= DATASET RECORDS =
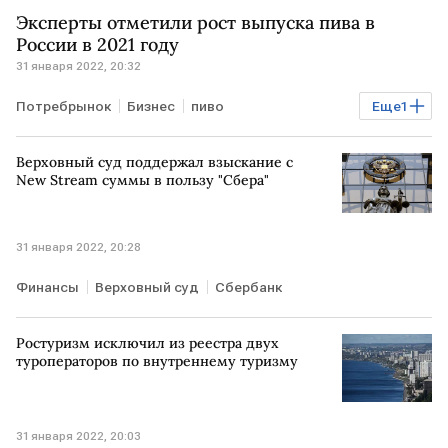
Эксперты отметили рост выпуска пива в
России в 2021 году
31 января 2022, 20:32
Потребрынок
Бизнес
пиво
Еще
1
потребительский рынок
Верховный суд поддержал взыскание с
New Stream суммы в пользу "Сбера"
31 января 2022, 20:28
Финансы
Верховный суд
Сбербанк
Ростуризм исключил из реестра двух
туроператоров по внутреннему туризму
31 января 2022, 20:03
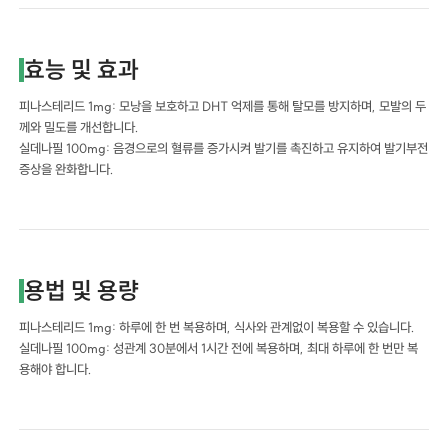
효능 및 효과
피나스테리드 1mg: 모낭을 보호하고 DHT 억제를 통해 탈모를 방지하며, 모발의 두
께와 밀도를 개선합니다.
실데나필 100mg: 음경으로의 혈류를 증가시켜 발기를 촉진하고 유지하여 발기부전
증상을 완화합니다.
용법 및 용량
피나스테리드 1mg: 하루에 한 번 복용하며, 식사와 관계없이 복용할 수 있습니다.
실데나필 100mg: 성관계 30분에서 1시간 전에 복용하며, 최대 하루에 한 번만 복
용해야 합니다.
...
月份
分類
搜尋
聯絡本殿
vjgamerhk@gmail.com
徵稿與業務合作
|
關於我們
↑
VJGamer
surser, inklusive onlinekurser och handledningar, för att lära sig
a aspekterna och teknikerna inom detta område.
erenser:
==
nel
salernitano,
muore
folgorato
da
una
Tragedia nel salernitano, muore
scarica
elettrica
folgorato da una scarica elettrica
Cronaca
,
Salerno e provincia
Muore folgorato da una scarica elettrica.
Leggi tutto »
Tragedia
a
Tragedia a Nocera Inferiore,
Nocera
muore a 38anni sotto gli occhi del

= EXERCISE REQUIREMENTS =
Copy out each line of the listing that holds the string "복용하며".

= OUTPUT OF THE EXERCISE =
피나스테리드 1mg: 하루에 한 번 복용하며, 식사와 관계없이 복용할 수 있습니다.
실데나필 100mg: 성관계 30분에서 1시간 전에 복용하며, 최대 하루에 한 번만 복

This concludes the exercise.